Quei colori che risaltano anche nei giorni precedenti alla fine nel 1890 ad Avers-sur-Oise, a 37 anni, per suicidio, pur se negli ultimi anni ricerche e un film hanno sollevato qualche dubbio al riguardo. Questa gioia delle pennellate insieme alla drammaticità di un’esistenza minata da delusioni, fatica, difficoltà psicologiche è uno degli ingredienti che tanto piacciono a noi posteri e potranno mandare in sollucchero più di un visitatore. Da un lato è un artista acclamato e quindi guardare i suoi quadri rassicura. Dall’altro chissà se tanto amore è dettato da un sentimento analogo a quello di Helene Kröller-Müller: ci si rispecchia nella tragicità della sua esistenza e la vitalità della sua arte suona come un riscatto che ci consola, ci conforta.  

Lui era consapevole, si arrovellava su dilemmi spirituali e materiali. Leggete cosa scriveva Vincent in una delle sue tantissime lettere a Theo, pubblicata senza data a pagina 173 del libro curato da Fabrizio D’Amico “Cézanne, Monet, Renoir, Van Gogh. Lettere dalla luce” pubblicato da Linea d’Ombra libri nel 2003: “È certo uno strano fenomeno che artisti, poeti, musicisti, pittori, siano tutti materialmente miserabili – anche i fortunati […]. Ciò rinnova l’eterna domanda: la vita per noi è interamente visibile, oppure prima della morte non ne conosciamo che un emisfero? […]. È tutto qui o c’è dell’altro? Nella vita del pittore forse la morte non è la cosa più difficile”.
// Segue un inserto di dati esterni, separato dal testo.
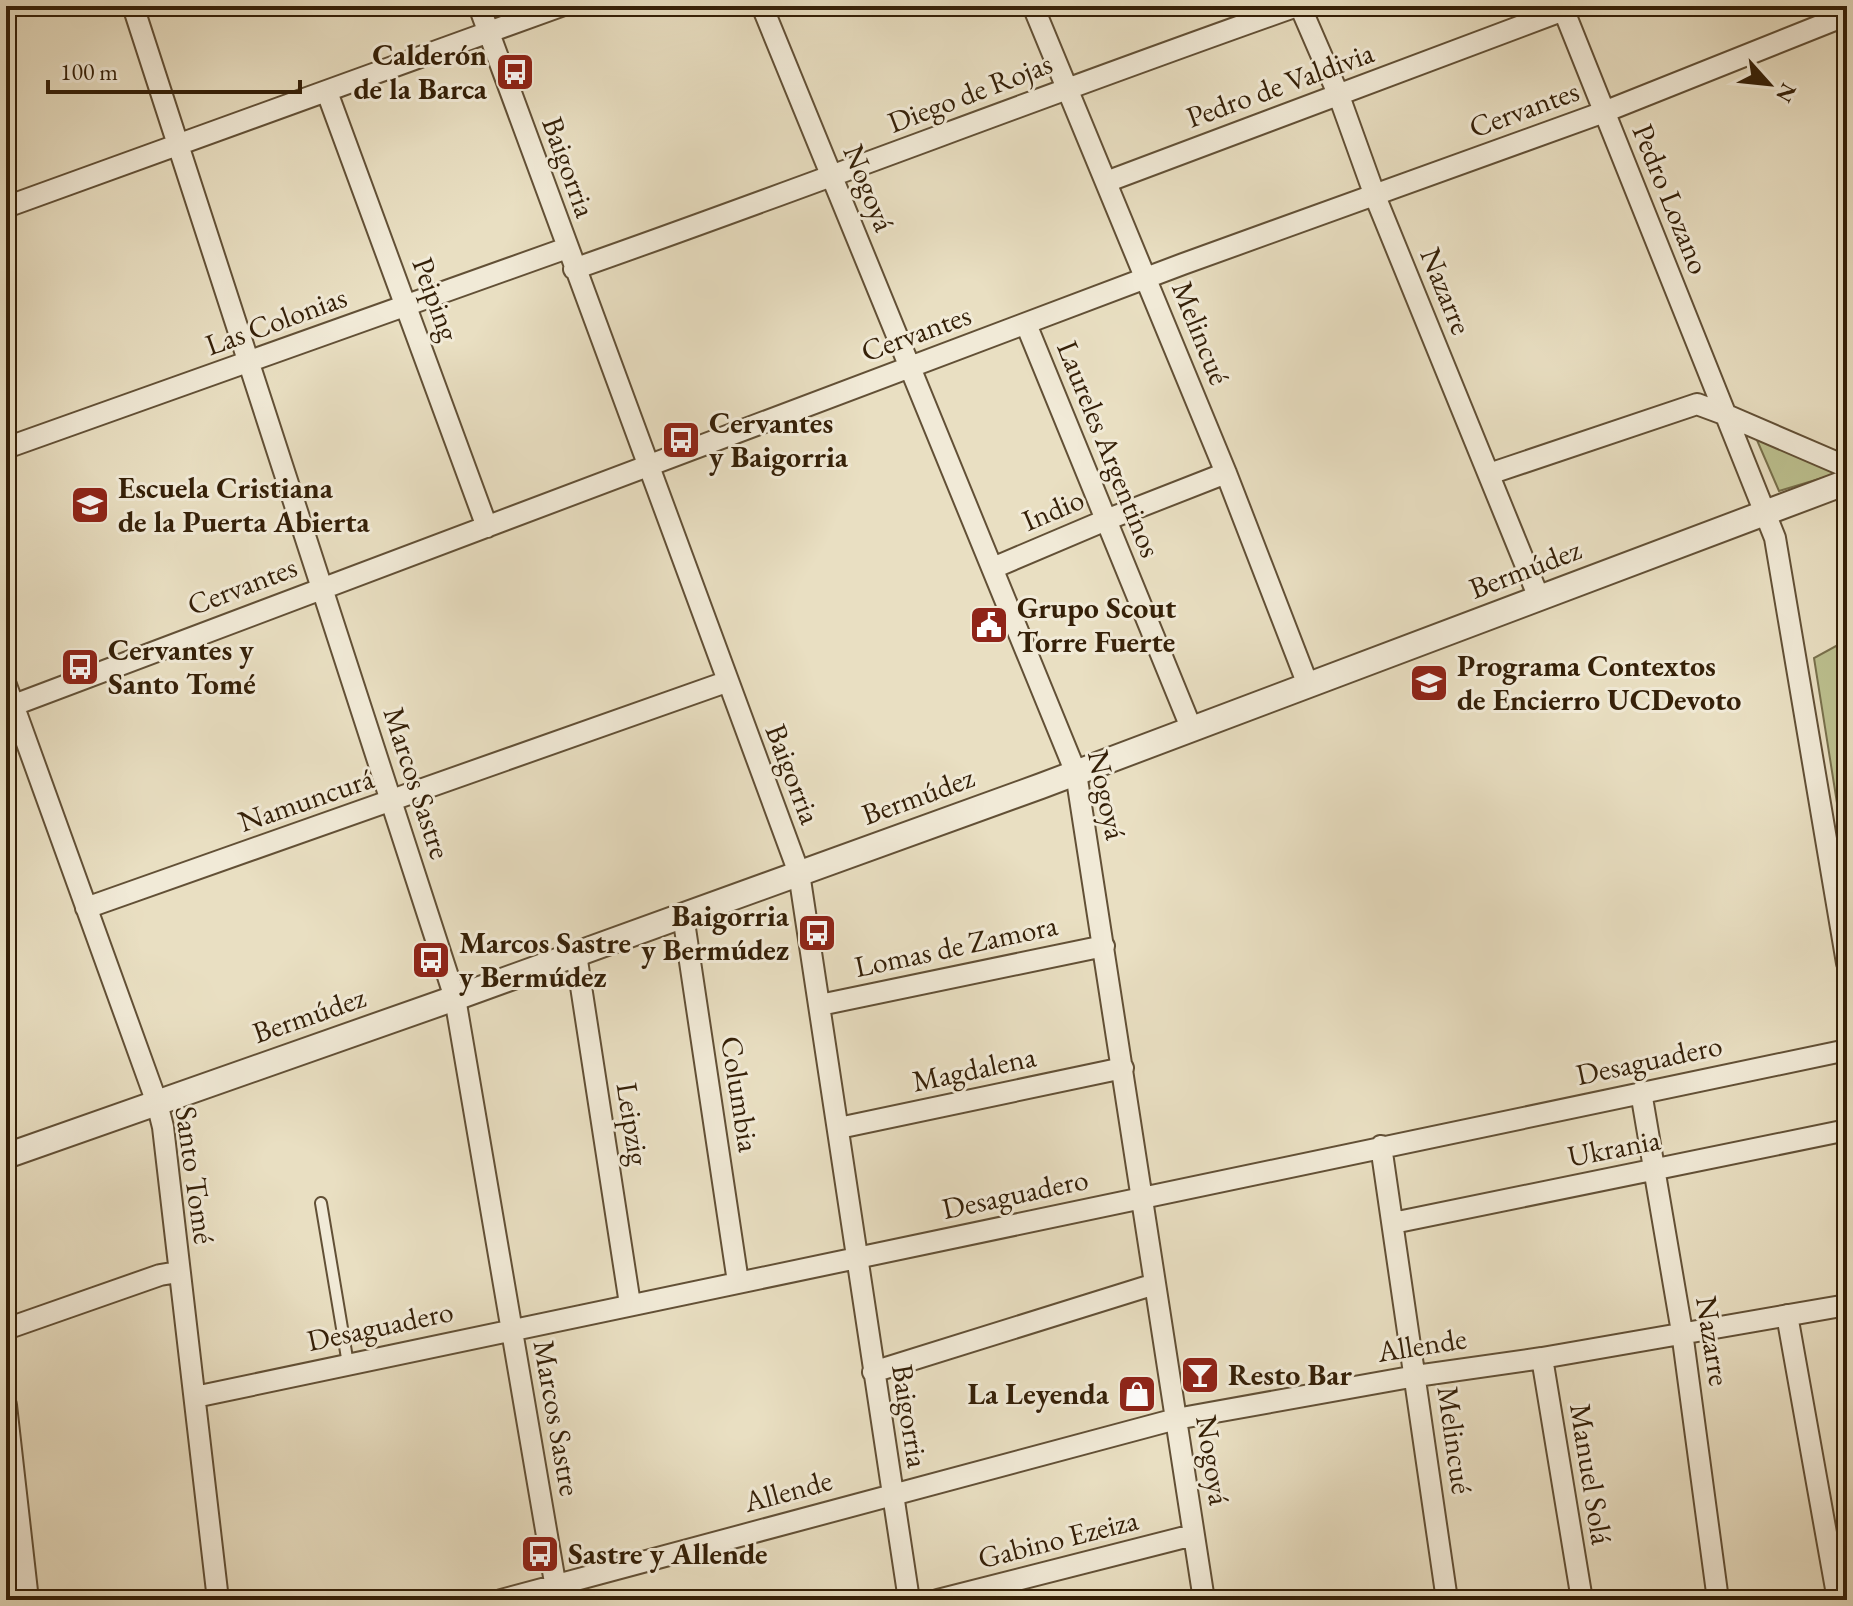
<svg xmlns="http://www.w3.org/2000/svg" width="1853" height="1606" font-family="'EB Garamond',serif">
  <rect width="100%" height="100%" fill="#e9dfc2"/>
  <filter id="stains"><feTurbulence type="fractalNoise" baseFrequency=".0025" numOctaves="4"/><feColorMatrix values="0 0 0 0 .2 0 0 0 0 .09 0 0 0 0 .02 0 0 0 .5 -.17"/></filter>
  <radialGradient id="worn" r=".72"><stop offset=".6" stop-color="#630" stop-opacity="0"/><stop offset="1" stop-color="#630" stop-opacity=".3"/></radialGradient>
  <path fill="#bcc08f" stroke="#78704c" stroke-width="2" d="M1750,424L1839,473L1779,491Z
    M1847,640V866L1814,658Z"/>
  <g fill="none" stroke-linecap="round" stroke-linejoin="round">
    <defs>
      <path id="service" d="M321,1203L348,1364"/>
      <path id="minor" d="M133,6L455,998L558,1600
        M479,6L799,873L909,1600
        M762,6L1076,773L1204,1600
        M1033,6L1226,473L1308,685
        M1300,6L1339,96L1375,196L1539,598
        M1562,6L1775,538L1847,963
        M327,92L487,527
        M1106,182L1564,10
        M6,207L561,6
        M574,269C816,184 1055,91 1297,6
        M1026,324L1192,730
        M6,448L567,248
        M1489,474L1697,404L1724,414L1847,467
        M993,568L1106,520L1226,473
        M6,685L157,1103L163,1127L218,1600
        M6,708L1183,264L1604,112L1847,15
        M86,908L726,682
        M683,915L738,1282
        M576,954L630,1304
        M820,1005L1104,946
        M1641,1092L1682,1332L1718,1600
        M839,1128L1123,1068
        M1381,1146L1447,1600
        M1393,1223L1847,1130
        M1787,1315L1838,1600
        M6,1329L160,1275L178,1272
        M1542,1358L1582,1600
        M873,1372L1155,1284
        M195,1397L1847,1050
        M6,1405L28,1600
        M501,1600L1176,1419L1416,1376L1542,1358L1847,1305
        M938,1600L1193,1535"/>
      <path id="tertiary" d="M6,1156L455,998L1041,786L1847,482"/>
    </defs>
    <use href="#service" stroke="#625036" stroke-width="14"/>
    <use href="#minor" stroke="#625036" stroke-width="24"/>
    <use href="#tertiary" stroke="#625036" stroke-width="28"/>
    <use href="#service" stroke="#f1ead7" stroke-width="10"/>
    <use href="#minor" stroke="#f1ead7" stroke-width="20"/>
    <use href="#tertiary" stroke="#f1ead7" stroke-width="24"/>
  </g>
  <defs>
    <symbol id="bus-square" viewBox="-11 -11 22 22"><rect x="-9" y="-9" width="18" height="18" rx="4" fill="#8f2418" stroke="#f1ead7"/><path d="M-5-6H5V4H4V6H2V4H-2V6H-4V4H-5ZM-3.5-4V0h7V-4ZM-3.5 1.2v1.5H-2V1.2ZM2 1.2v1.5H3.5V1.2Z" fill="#fff"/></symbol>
    <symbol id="school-square" viewBox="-11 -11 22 22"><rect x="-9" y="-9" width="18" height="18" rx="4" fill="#8f2418" stroke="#f1ead7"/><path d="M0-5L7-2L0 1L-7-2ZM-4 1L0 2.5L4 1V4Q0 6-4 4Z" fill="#fff"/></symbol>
    <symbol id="civic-square" viewBox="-11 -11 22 22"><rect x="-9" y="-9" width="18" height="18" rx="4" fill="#8f2418" stroke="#f1ead7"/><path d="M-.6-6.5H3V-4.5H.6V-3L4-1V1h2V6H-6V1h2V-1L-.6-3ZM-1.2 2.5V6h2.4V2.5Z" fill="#fff"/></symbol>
    <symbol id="bar-square" viewBox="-11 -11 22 22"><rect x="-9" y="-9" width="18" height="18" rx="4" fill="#8f2418" stroke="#f1ead7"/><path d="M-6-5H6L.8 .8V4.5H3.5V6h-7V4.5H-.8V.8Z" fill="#fff"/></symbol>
    <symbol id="shop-square" viewBox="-11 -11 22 22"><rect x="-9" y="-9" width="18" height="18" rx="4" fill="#8f2418" stroke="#f1ead7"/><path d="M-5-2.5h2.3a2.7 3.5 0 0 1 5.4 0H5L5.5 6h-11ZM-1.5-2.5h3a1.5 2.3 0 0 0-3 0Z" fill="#fff"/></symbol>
  </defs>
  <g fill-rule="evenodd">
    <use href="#bus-square" x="493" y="50" width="44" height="44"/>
    <use href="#bus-square" x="659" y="418" width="44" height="44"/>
    <use href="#school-square" x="68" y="483" width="44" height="44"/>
    <use href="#civic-square" x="967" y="603" width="44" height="44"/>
    <use href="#bus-square" x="58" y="645" width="44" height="44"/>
    <use href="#school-square" x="1407" y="661" width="44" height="44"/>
    <use href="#bus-square" x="795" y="911" width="44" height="44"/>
    <use href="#bus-square" x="409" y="938" width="44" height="44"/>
    <use href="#bar-square" x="1178" y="1353" width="44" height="44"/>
    <use href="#shop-square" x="1115" y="1372" width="44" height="44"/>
    <use href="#bus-square" x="518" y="1532" width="44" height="44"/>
  </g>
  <g text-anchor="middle" stroke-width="6" stroke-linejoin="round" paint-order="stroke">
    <g font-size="30" font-weight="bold" fill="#352008" stroke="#f1ead7" text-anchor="start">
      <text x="487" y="65" text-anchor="end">Calderón<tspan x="487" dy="34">de la Barca</tspan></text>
      <text x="709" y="433">Cervantes<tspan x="709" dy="34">y Baigorria</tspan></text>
      <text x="118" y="498">Escuela Cristiana<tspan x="118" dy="34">de la Puerta Abierta</tspan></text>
      <text x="1017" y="618">Grupo Scout<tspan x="1017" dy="34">Torre Fuerte</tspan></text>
      <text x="108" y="660">Cervantes y<tspan x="108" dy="34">Santo Tomé</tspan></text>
      <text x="1457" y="676">Programa Contextos<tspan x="1457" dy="34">de Encierro UCDevoto</tspan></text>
      <text x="789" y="926" text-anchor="end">Baigorria<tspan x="789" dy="34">y Bermúdez</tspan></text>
      <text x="459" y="953">Marcos Sastre<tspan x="459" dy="34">y Bermúdez</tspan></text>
      <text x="1228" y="1385">Resto Bar</text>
      <text x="1109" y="1404" text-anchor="end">La Leyenda</text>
      <text x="568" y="1564">Sastre y Allende</text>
    </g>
    <g font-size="30" fill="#352008" stroke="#f1ead7">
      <text transform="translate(1280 85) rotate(-20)" y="10">Pedro de Valdivia</text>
      <text transform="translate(970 93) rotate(-21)" y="10">Diego de Rojas</text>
      <text transform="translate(1524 109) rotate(-20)" y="10">Cervantes</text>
      <text transform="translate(569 167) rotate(70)" y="10">Baigorria</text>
      <text transform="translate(869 188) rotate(68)" y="10">Nogoyá</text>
      <text transform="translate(1671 199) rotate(68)" y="10">Pedro Lozano</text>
      <text transform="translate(1446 291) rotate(68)" y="10">Nazarre</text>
      <text transform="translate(436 299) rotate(70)" y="10">Peiping</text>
      <text transform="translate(276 321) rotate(-20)" y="10">Las Colonias</text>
      <text transform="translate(916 333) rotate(-20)" y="10">Cervantes</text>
      <text transform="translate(1201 333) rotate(68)" y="10">Melincué</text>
      <text transform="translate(1109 449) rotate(68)" y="10">Laureles Argentinos</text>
      <text transform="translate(1053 510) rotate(-23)" y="10">Indio</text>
      <text transform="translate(1525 569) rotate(-21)" y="10">Bermúdez</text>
      <text transform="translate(242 586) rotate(-21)" y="10">Cervantes</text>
      <text transform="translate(793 774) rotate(69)" y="10">Baigorria</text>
      <text transform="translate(417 783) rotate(72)" y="10">Marcos Sastre</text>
      <text transform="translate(1107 795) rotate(78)" y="10">Nogoyá</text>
      <text transform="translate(918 796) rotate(-20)" y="10">Bermúdez</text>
      <text transform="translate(306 800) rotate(-19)" y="10">Namuncurá</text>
      <text transform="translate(956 946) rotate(-12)" y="10">Lomas de Zamora</text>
      <text transform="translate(309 1015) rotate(-19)" y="10">Bermúdez</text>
      <text transform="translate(1649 1060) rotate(-12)" y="10">Desaguadero</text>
      <text transform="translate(974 1069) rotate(-12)" y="10">Magdalena</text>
      <text transform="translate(740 1094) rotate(81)" y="10">Columbia</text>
      <text transform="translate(633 1124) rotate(81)" y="10">Leipzig</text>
      <text transform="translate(1614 1148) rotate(-11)" y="10">Ukrania</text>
      <text transform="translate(195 1175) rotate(82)" y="10">Santo Tomé</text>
      <text transform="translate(1015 1194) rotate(-12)" y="10">Desaguadero</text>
      <text transform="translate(380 1326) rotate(-12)" y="10">Desaguadero</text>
      <text transform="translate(1713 1341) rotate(81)" y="10">Nazarre</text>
      <text transform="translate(1422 1345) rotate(-9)" y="10">Allende</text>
      <text transform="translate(910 1416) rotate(81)" y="10">Baigorria</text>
      <text transform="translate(557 1418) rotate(80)" y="10">Marcos Sastre</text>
      <text transform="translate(1455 1440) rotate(82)" y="10">Melincué</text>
      <text transform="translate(1213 1460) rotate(81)" y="10">Nogoyá</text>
      <text transform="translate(1591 1474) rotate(81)" y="10">Manuel Solá</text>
      <text transform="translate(788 1491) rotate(-15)" y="10">Allende</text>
      <text transform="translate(1058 1539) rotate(-14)" y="10">Gabino Ezeiza</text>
    </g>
  </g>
  <rect width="1853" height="1606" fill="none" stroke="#e9dfc2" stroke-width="32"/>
  <rect x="8" y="8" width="1837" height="1590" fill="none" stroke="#352008" stroke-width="4"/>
  <rect x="16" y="16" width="1821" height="1574" fill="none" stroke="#352008" stroke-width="2"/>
  <g transform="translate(1769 84) rotate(117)" stroke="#f1ead7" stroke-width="6" paint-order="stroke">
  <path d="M0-6L14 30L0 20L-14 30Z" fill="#352008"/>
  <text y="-12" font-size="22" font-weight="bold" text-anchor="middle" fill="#352008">N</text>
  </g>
  <path d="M48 80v12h252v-12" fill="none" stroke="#352008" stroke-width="4"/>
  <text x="60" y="80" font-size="24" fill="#352008" stroke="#f1ead7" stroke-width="6" paint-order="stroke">100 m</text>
  <rect width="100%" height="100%" filter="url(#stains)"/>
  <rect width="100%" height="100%" fill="url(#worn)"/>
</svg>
Dal biglietto al 18 euro al sottofondo musicale

Una informazione pratica: il biglietto intero ha un costo alquanto salato, 18 euro pieni, e che comprenda l'audioguida cambia poco. Varrà concludere chiedendosi quanto aggiunge alla conoscenza dell’arte un’antologica sul maestro olandese? Diciamolo con chiarezza: il primo motivo di una monografica su Vincent è richiamare tanto pubblico, è il successo commerciale.
Fa invece riflettere la scelta di accompagnare i visitatori con le note, pur discrete, di un pianoforte nelle sale, e ancor più la sala con specchi e meccanismi e musica che ricorda un parco-giochi come se ci immergesse nei colori dell’artista e non aggiunge nulla. È spettacolo, si dirà? Mah ... È chiaro lo sforzo degli organizzatori di rendere la selezione di dipinti e disegni un appuntamento più accattivante, non paludato, e i pannelli sulle lettere sono pertinenti. Tuttavia insorge un dubbio: una simile scelta non tradisce una inconscia, inconsapevole e diffusa sfiducia nelle capacità dell’arte stessa di incantare per cui serve l’accompagnamento sonoro altrimenti lo sguardo e il confronto senza orpelli non basta? Forse riteniamo le capacità di concentrazione sempre più ridotte per cui serve sempre un sottofondo musicale? A un artista come Vincent, così sensibile verso la dimensione spirituale, pur se il silenzio qui è interrotto di tanto in tanto dalle sirene dall’esterno del palazzo, il silenzio sarebbe piaciuto.

La mostra è prodotta da Arthemisia, realizzata con il Kröller-Müller Museum di Otterlo, è curata da Maria Teresa Benedetti e Francesca Villanti. Catalogo Skira editore.